STATED PROBLEM =
Change every "common name" to "vernacular name" in the records, leaving all else the same, and give the lines again.

- - - -

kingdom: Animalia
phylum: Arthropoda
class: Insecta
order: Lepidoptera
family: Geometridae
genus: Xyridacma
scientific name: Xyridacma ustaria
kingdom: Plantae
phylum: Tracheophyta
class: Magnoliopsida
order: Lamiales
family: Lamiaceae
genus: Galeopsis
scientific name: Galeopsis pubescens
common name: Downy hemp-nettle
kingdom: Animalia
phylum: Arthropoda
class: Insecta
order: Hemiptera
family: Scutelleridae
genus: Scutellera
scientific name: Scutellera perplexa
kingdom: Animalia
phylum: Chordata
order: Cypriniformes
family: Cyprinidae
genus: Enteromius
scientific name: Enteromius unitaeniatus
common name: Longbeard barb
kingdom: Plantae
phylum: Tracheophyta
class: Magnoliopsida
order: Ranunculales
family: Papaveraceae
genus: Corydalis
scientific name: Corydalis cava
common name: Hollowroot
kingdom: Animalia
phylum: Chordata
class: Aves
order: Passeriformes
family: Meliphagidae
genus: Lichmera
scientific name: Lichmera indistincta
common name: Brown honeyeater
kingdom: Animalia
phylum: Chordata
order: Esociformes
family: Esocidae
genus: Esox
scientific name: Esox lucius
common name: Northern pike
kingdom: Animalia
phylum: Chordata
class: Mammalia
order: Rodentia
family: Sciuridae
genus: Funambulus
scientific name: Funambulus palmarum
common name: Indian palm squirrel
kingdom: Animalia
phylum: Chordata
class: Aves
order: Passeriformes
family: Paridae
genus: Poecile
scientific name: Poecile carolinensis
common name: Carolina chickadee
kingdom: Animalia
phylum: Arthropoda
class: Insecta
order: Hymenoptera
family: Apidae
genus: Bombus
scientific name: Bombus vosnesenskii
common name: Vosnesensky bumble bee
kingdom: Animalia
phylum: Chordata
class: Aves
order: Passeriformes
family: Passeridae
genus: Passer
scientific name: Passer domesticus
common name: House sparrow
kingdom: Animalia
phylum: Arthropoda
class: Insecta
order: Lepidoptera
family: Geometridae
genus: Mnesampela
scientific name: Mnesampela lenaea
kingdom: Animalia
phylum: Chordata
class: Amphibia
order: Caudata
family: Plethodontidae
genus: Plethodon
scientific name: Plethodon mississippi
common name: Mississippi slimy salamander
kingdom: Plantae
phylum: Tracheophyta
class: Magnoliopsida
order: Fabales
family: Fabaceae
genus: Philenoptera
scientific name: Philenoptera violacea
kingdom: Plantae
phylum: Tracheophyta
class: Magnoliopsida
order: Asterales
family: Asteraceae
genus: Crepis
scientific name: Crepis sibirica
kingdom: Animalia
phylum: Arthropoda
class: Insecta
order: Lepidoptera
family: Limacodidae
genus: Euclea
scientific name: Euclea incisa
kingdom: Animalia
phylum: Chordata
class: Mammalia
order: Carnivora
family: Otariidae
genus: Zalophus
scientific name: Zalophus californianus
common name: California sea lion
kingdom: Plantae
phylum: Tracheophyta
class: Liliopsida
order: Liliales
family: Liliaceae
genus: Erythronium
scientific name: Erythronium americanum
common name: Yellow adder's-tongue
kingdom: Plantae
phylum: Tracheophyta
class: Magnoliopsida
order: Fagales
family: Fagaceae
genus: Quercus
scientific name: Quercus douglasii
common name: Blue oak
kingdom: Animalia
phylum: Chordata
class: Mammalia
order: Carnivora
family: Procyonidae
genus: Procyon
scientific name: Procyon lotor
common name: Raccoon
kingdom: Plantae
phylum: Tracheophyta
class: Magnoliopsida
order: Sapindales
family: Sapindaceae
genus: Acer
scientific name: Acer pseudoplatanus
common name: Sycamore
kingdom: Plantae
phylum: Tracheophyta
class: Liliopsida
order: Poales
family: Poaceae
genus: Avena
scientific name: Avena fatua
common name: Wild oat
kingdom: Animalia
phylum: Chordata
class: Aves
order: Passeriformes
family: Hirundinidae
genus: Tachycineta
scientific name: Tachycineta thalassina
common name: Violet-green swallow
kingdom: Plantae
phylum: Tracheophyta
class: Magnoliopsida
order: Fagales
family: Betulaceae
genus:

- - - -

RIGHT ANSWER =
kingdom: Animalia
phylum: Arthropoda
class: Insecta
order: Lepidoptera
family: Geometridae
genus: Xyridacma
scientific name: Xyridacma ustaria
kingdom: Plantae
phylum: Tracheophyta
class: Magnoliopsida
order: Lamiales
family: Lamiaceae
genus: Galeopsis
scientific name: Galeopsis pubescens
vernacular name: Downy hemp-nettle
kingdom: Animalia
phylum: Arthropoda
class: Insecta
order: Hemiptera
family: Scutelleridae
genus: Scutellera
scientific name: Scutellera perplexa
kingdom: Animalia
phylum: Chordata
order: Cypriniformes
family: Cyprinidae
genus: Enteromius
scientific name: Enteromius unitaeniatus
vernacular name: Longbeard barb
kingdom: Plantae
phylum: Tracheophyta
class: Magnoliopsida
order: Ranunculales
family: Papaveraceae
genus: Corydalis
scientific name: Corydalis cava
vernacular name: Hollowroot
kingdom: Animalia
phylum: Chordata
class: Aves
order: Passeriformes
family: Meliphagidae
genus: Lichmera
scientific name: Lichmera indistincta
vernacular name: Brown honeyeater
kingdom: Animalia
phylum: Chordata
order: Esociformes
family: Esocidae
genus: Esox
scientific name: Esox lucius
vernacular name: Northern pike
kingdom: Animalia
phylum: Chordata
class: Mammalia
order: Rodentia
family: Sciuridae
genus: Funambulus
scientific name: Funambulus palmarum
vernacular name: Indian palm squirrel
kingdom: Animalia
phylum: Chordata
class: Aves
order: Passeriformes
family: Paridae
genus: Poecile
scientific name: Poecile carolinensis
vernacular name: Carolina chickadee
kingdom: Animalia
phylum: Arthropoda
class: Insecta
order: Hymenoptera
family: Apidae
genus: Bombus
scientific name: Bombus vosnesenskii
vernacular name: Vosnesensky bumble bee
kingdom: Animalia
phylum: Chordata
class: Aves
order: Passeriformes
family: Passeridae
genus: Passer
scientific name: Passer domesticus
vernacular name: House sparrow
kingdom: Animalia
phylum: Arthropoda
class: Insecta
order: Lepidoptera
family: Geometridae
genus: Mnesampela
scientific name: Mnesampela lenaea
kingdom: Animalia
phylum: Chordata
class: Amphibia
order: Caudata
family: Plethodontidae
genus: Plethodon
scientific name: Plethodon mississippi
vernacular name: Mississippi slimy salamander
kingdom: Plantae
phylum: Tracheophyta
class: Magnoliopsida
order: Fabales
family: Fabaceae
genus: Philenoptera
scientific name: Philenoptera violacea
kingdom: Plantae
phylum: Tracheophyta
class: Magnoliopsida
order: Asterales
family: Asteraceae
genus: Crepis
scientific name: Crepis sibirica
kingdom: Animalia
phylum: Arthropoda
class: Insecta
order: Lepidoptera
family: Limacodidae
genus: Euclea
scientific name: Euclea incisa
kingdom: Animalia
phylum: Chordata
class: Mammalia
order: Carnivora
family: Otariidae
genus: Zalophus
scientific name: Zalophus californianus
vernacular name: California sea lion
kingdom: Plantae
phylum: Tracheophyta
class: Liliopsida
order: Liliales
family: Liliaceae
genus: Erythronium
scientific name: Erythronium americanum
vernacular name: Yellow adder's-tongue
kingdom: Plantae
phylum: Tracheophyta
class: Magnoliopsida
order: Fagales
family: Fagaceae
genus: Quercus
scientific name: Quercus douglasii
vernacular name: Blue oak
kingdom: Animalia
phylum: Chordata
class: Mammalia
order: Carnivora
family: Procyonidae
genus: Procyon
scientific name: Procyon lotor
vernacular name: Raccoon
kingdom: Plantae
phylum: Tracheophyta
class: Magnoliopsida
order: Sapindales
family: Sapindaceae
genus: Acer
scientific name: Acer pseudoplatanus
vernacular name: Sycamore
kingdom: Plantae
phylum: Tracheophyta
class: Liliopsida
order: Poales
family: Poaceae
genus: Avena
scientific name: Avena fatua
vernacular name: Wild oat
kingdom: Animalia
phylum: Chordata
class: Aves
order: Passeriformes
family: Hirundinidae
genus: Tachycineta
scientific name: Tachycineta thalassina
vernacular name: Violet-green swallow
kingdom: Plantae
phylum: Tracheophyta
class: Magnoliopsida
order: Fagales
family: Betulaceae
genus:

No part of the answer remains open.